Exercise requirements —
Reproduce verbatim the stretch from the start of the rows below through the line containing "[505, 504, 514, 550] StreetNumber: 6142", both ends included. Leave the pictures out of your answer.

[Records of labeled boxes]
---*---
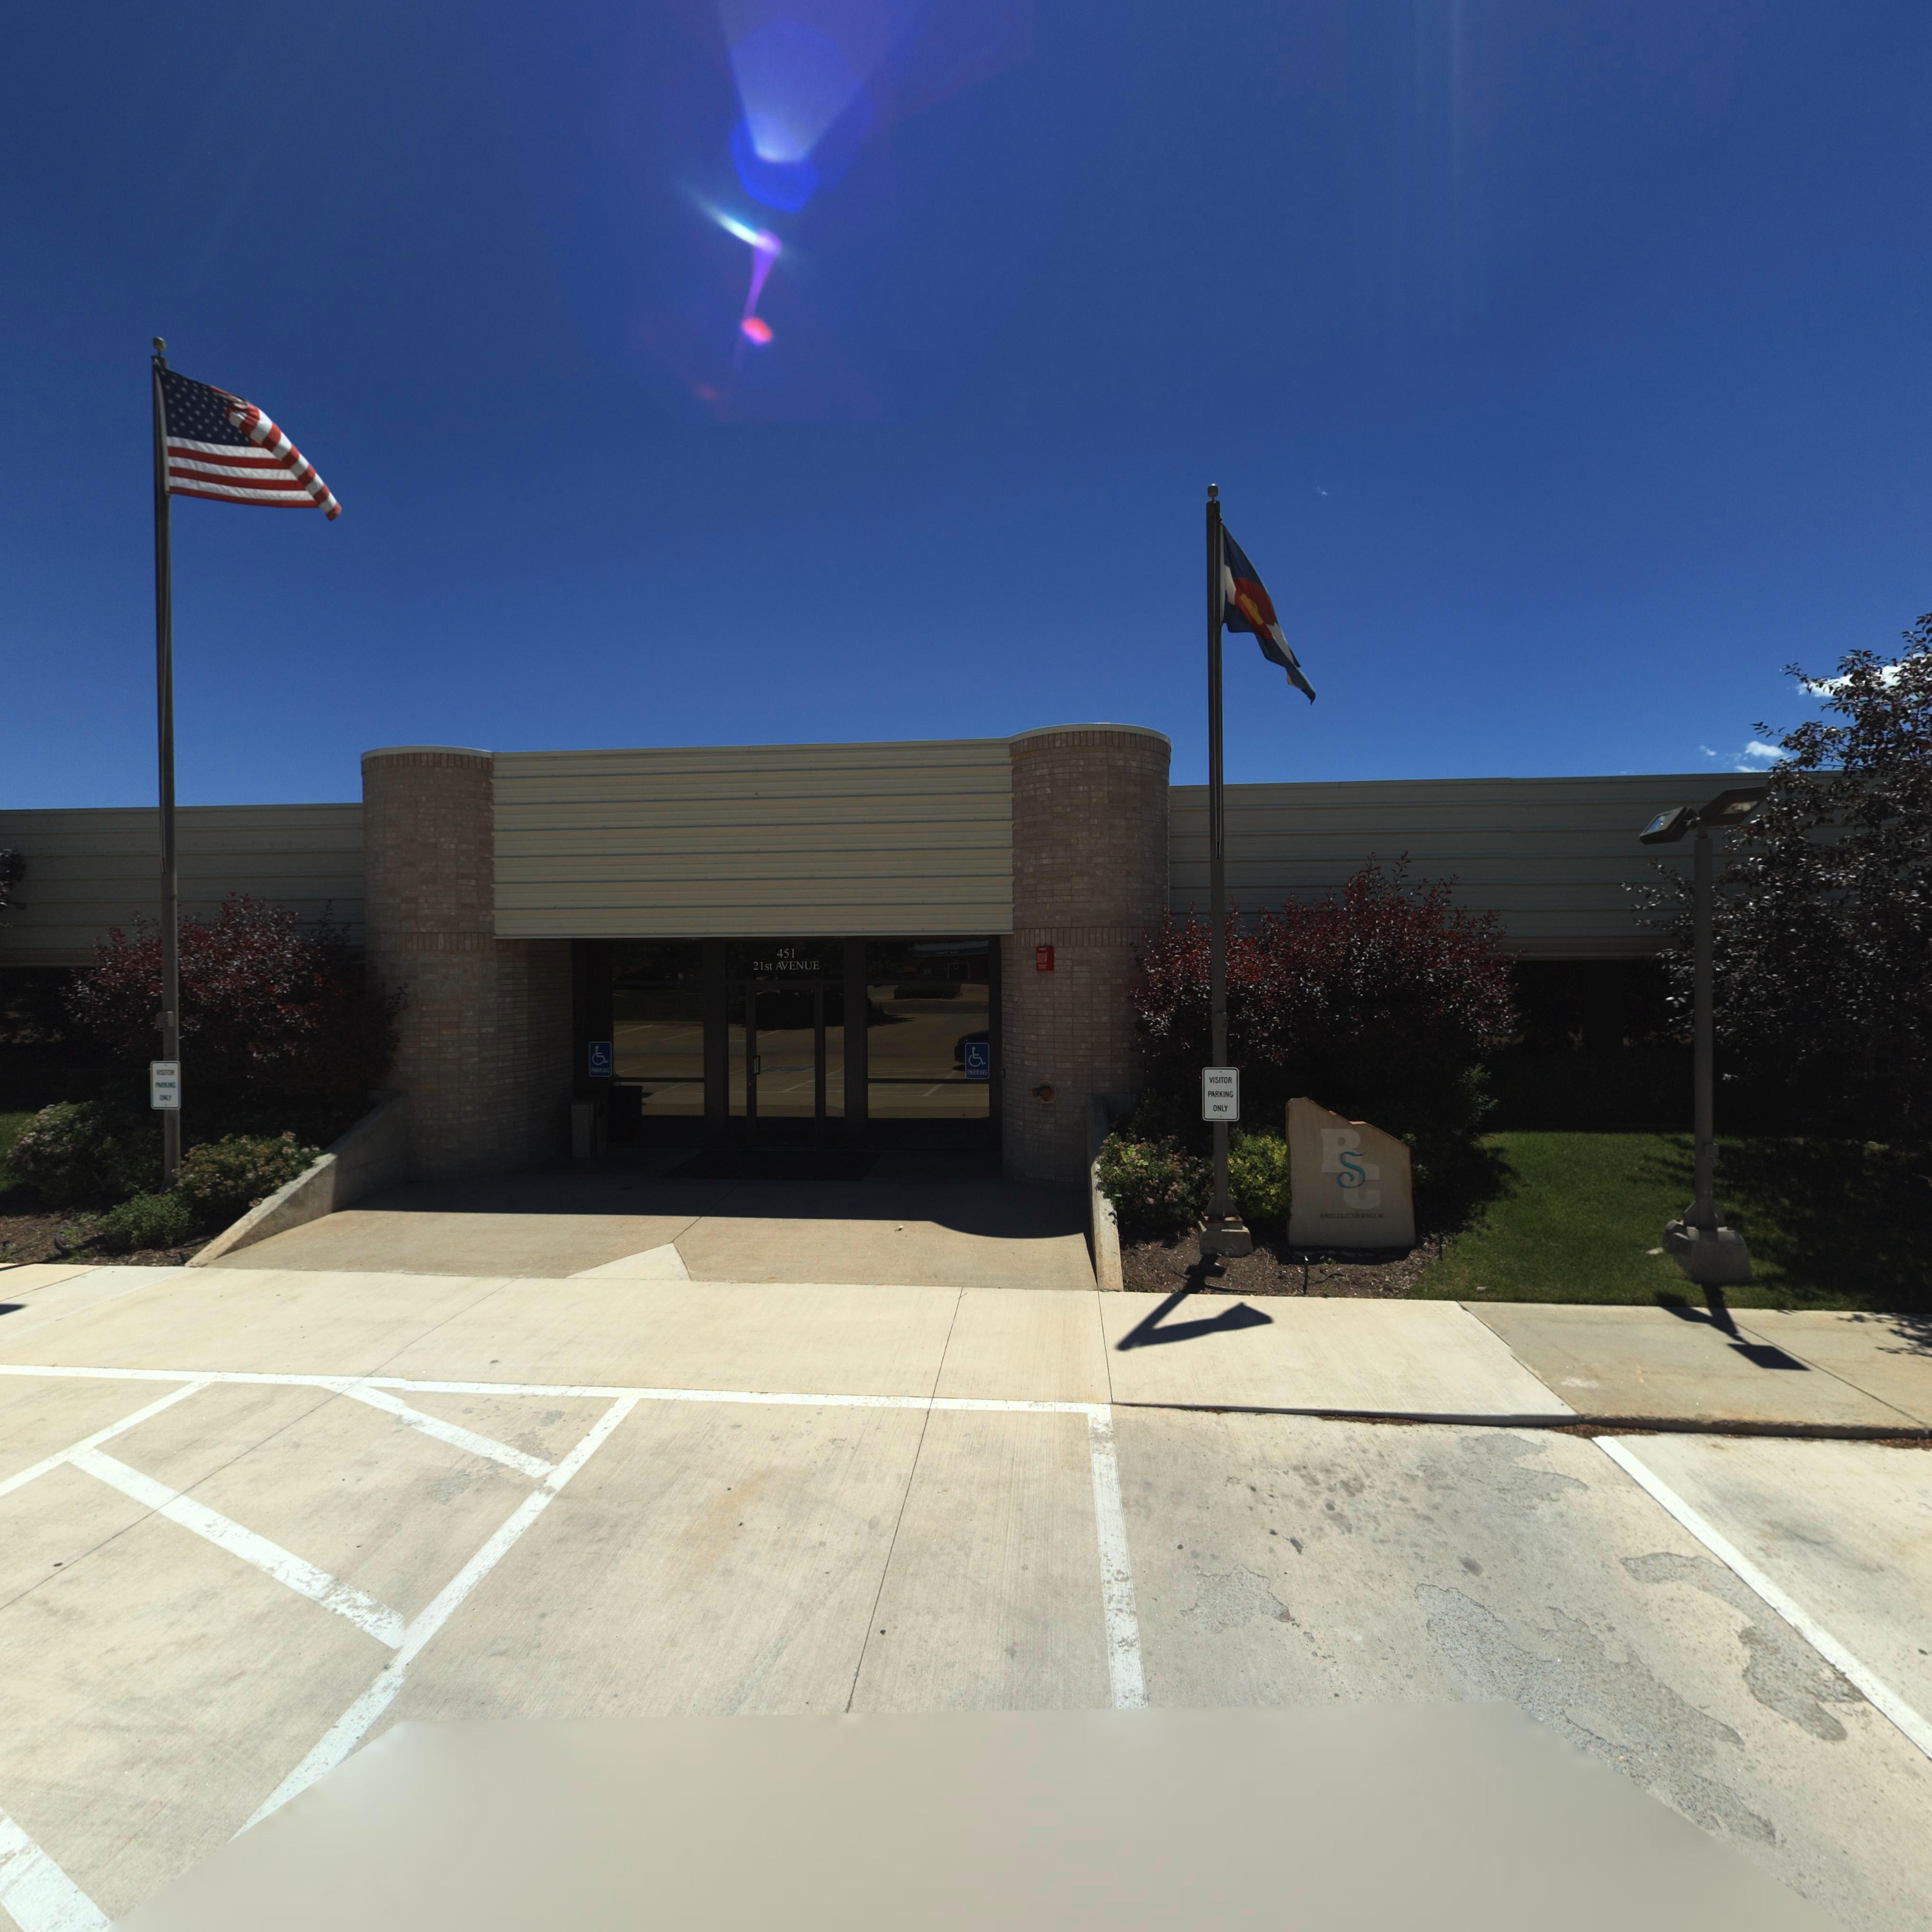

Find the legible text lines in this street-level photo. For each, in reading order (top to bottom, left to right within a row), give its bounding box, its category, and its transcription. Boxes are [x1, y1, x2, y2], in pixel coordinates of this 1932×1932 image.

[776, 948, 794, 958] StreetNumber: 451
[753, 961, 820, 970] StreetName: 21st AVENUE
[1319, 1212, 1385, 1218] BusinessName: BONDED COLLECTION SERVICE, INC.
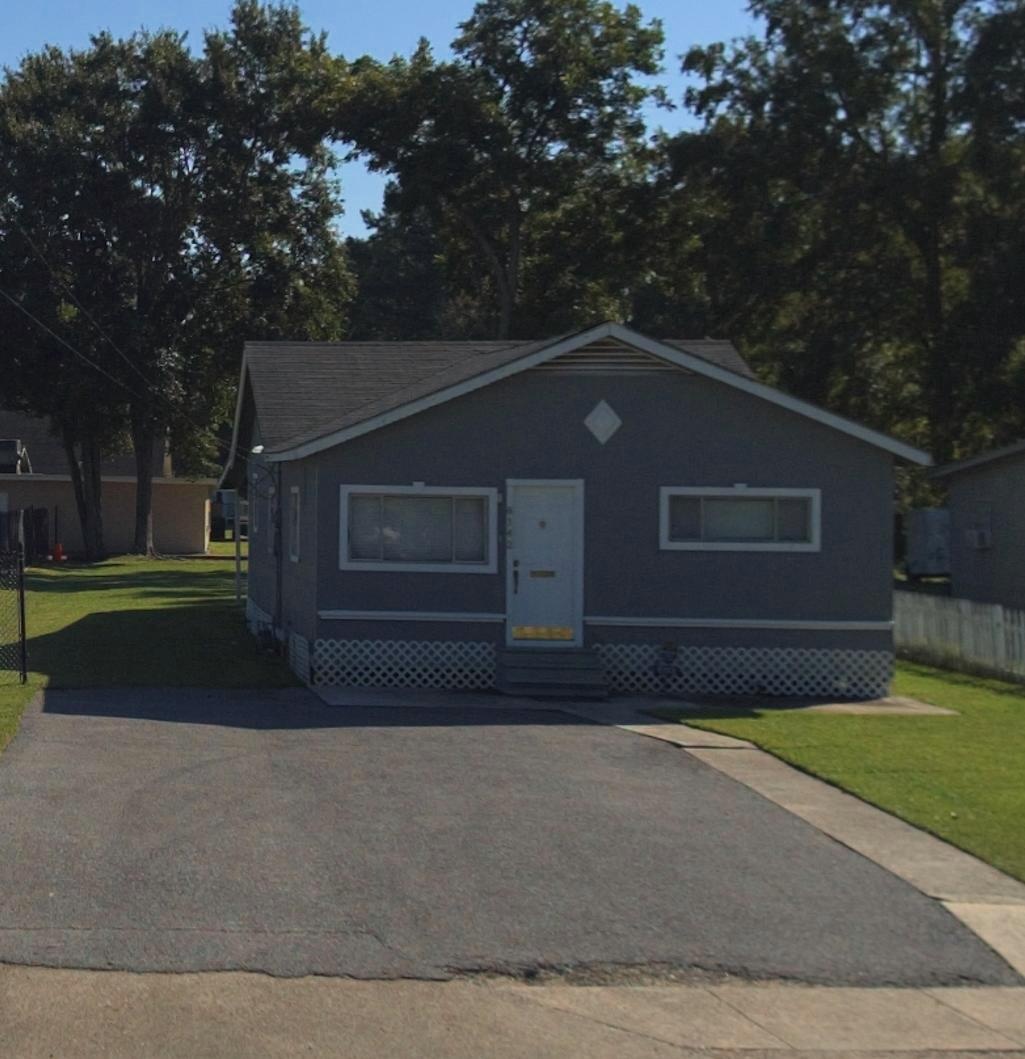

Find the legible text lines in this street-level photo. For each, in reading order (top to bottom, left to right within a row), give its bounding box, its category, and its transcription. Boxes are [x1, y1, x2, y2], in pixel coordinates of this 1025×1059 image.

[505, 504, 514, 550] StreetNumber: 6142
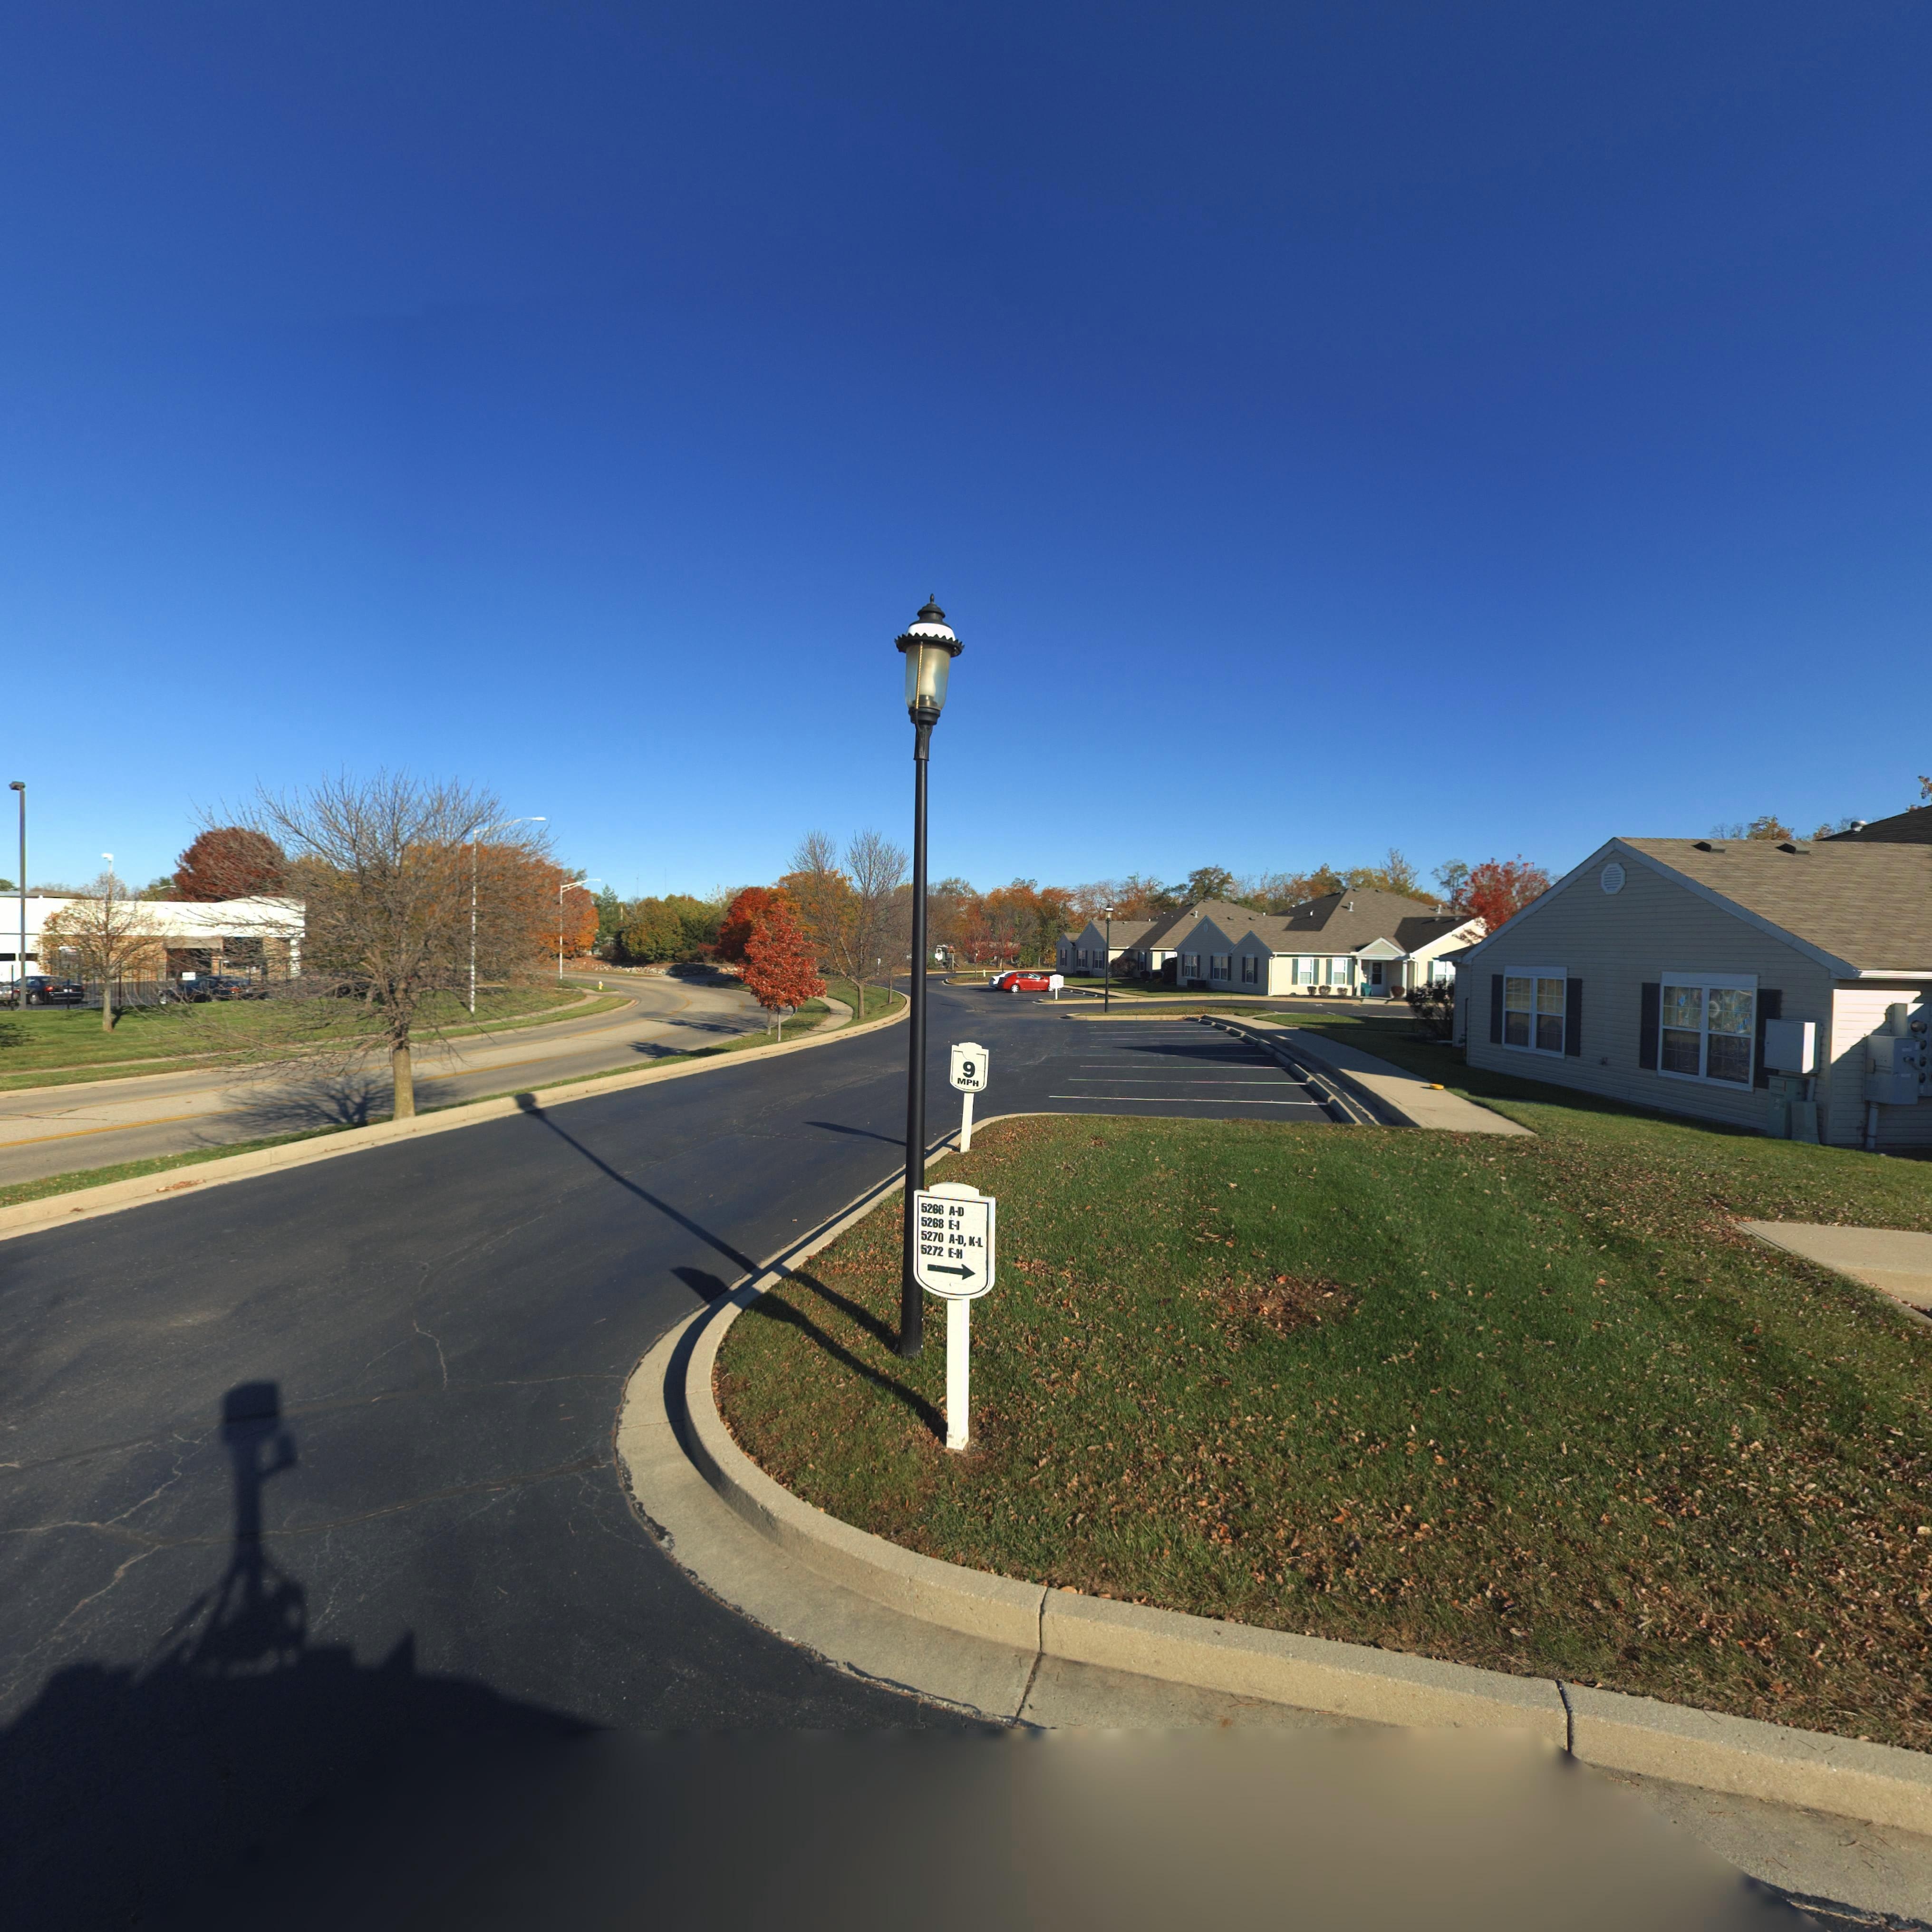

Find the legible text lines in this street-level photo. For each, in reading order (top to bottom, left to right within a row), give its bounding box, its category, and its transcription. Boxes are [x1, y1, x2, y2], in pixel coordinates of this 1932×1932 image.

[920, 1202, 945, 1215] StreetNumber: 5266
[920, 1216, 945, 1229] StreetNumber: 5268
[920, 1229, 945, 1243] StreetNumber: 5270
[920, 1244, 945, 1257] StreetNumber: 5272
---*---
Written answer —
Find the legible text lines in this street-level photo. For each, in reading order (top to bottom, left to right within a row), give its bounding box, its category, and its transcription. Boxes are [x1, y1, x2, y2], in pixel coordinates of this 1932×1932 image.

[776, 948, 794, 958] StreetNumber: 451
[753, 961, 820, 970] StreetName: 21st AVENUE
[1319, 1212, 1385, 1218] BusinessName: BONDED COLLECTION SERVICE, INC.

Find the legible text lines in this street-level photo. For each, in reading order (top to bottom, left to right within a row), give its bounding box, its category, and its transcription. Boxes are [x1, y1, x2, y2], in pixel coordinates of this 1025×1059 image.

[505, 504, 514, 550] StreetNumber: 6142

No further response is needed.